Paola Cortellesi e Valerio Mastandrea, per la prima volta insieme sul set, fanno il resto: nevrotici, smarriti, normali e costretti a fare i conti con la privazione del sonno, infernali festifici, diaboliche chat di classe, retaggi culturali e aspettative che non lasciano alternative se non scappare. Una fuga metaforicamente rappresentata da quei salti nel vuoto che i due protagonisti spesso compiono lanciandosi a turno dalla finestra per evitare l'ennesima discussione o per fuggire dal pianto assillante del nuovo arrivato, tragicomicamente sostituito dalla Sonata n°8 di Beethoven.

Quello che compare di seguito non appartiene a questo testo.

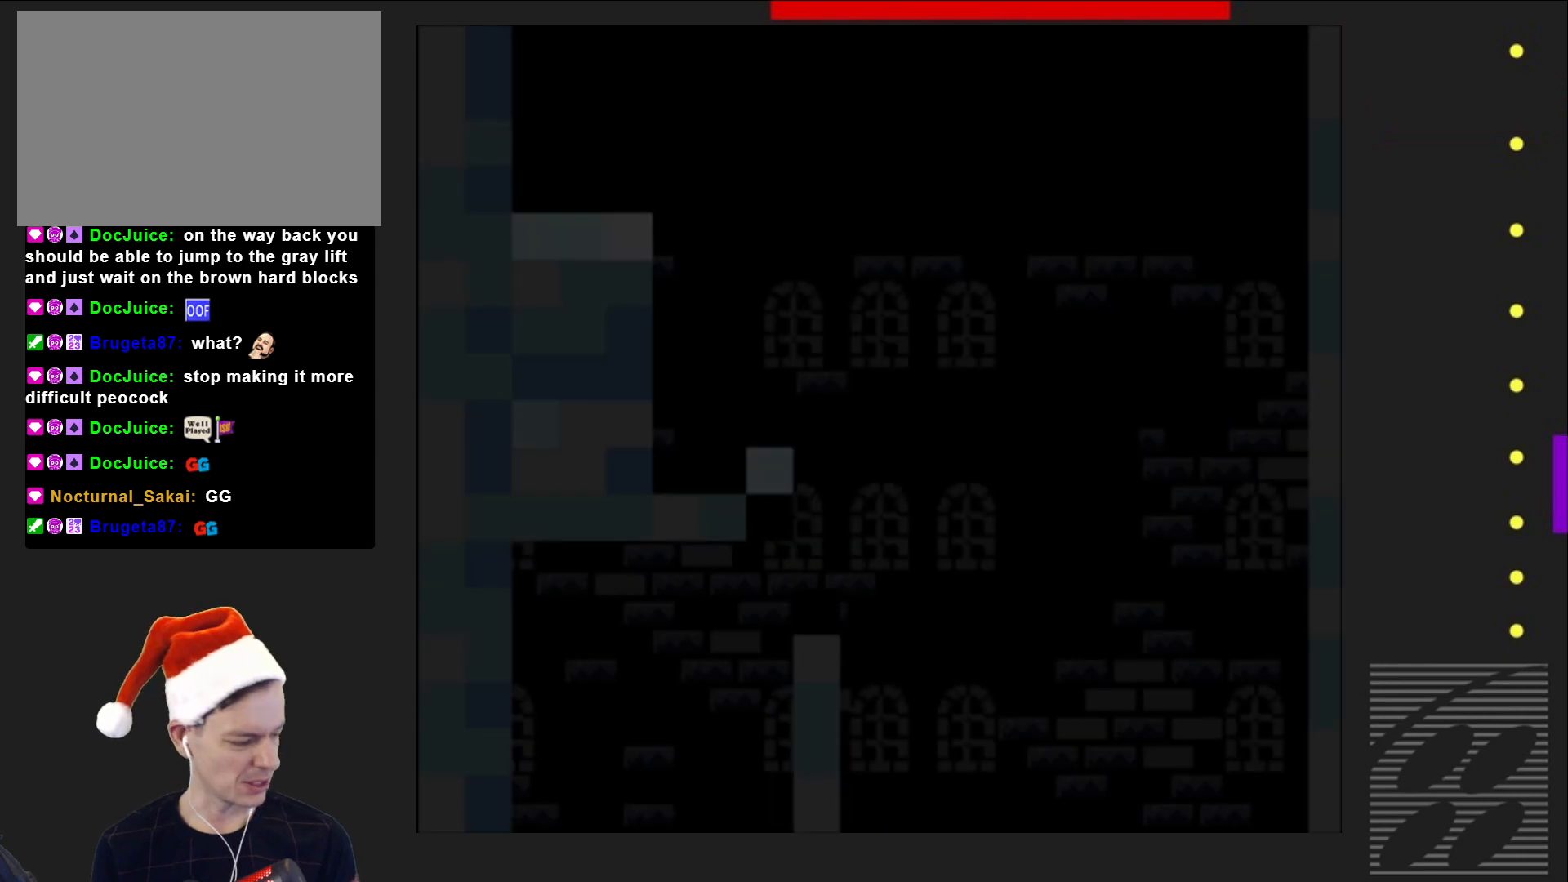
{"buttons": ["SQUARE", "DPAD_LEFT"], "events": [[267, "DPAD_LEFT", "down"]]}
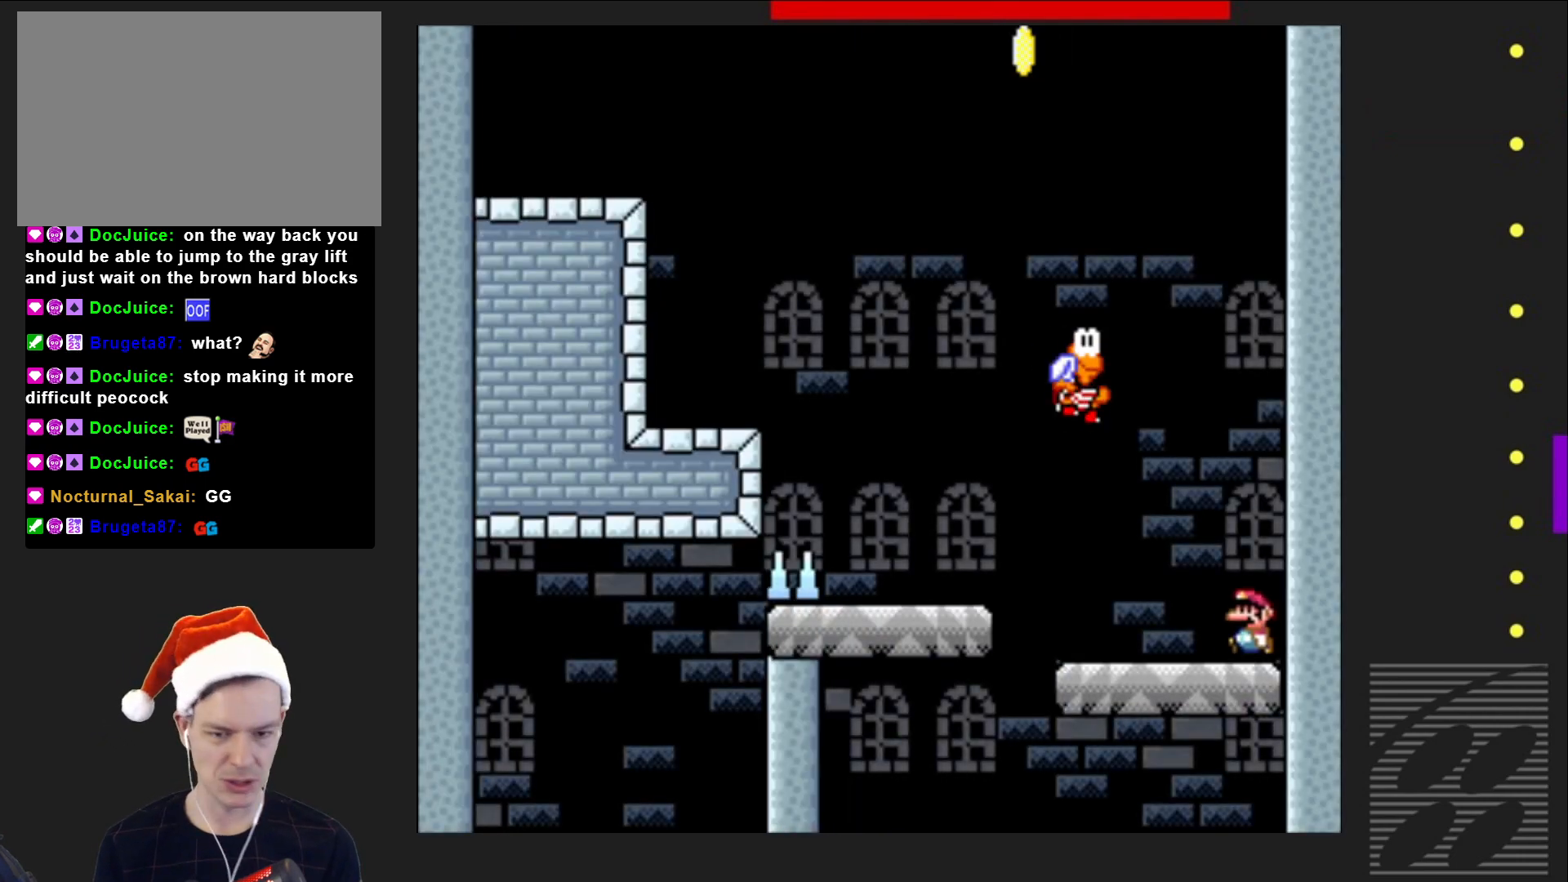
{"buttons": ["SQUARE"], "events": [[233, "CROSS", "down"], [317, "CROSS", "up"], [400, "DPAD_LEFT", "up"]]}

Memorabili alcuni monologhi di ineguagliabile e feroce comicità, come quello in cui Sara si lancia in un j'accuse diventato già cult contro la madre, simbolo di quella generazione che "si è mangiata tutto" e che può permettersi di fare mutui, divertirsi, andare in vacanza e credere nel futuro "perché sarete gli ultimi a poterne godere visto che non morite neanche più". I nonni di Figli sono stravaganti, bizzarri, un "esercito di vecchi" che, per usare una battuta del film, "tengono in scacco l'intera economia nazionale". I personaggi sono ritratti di ironia pungente, i dialoghi incalzanti, senza oscurare una tenerezza di fondo riassunta dall'amore per le piccole cose che tutto pacifica, o dalla resilienza, dalla capacità di "imparare a restare", perché "si può cambiare qualcosa solo se prima l'avrete accettata. Vale per il tuo paese, il tuo partito, la tua famiglia".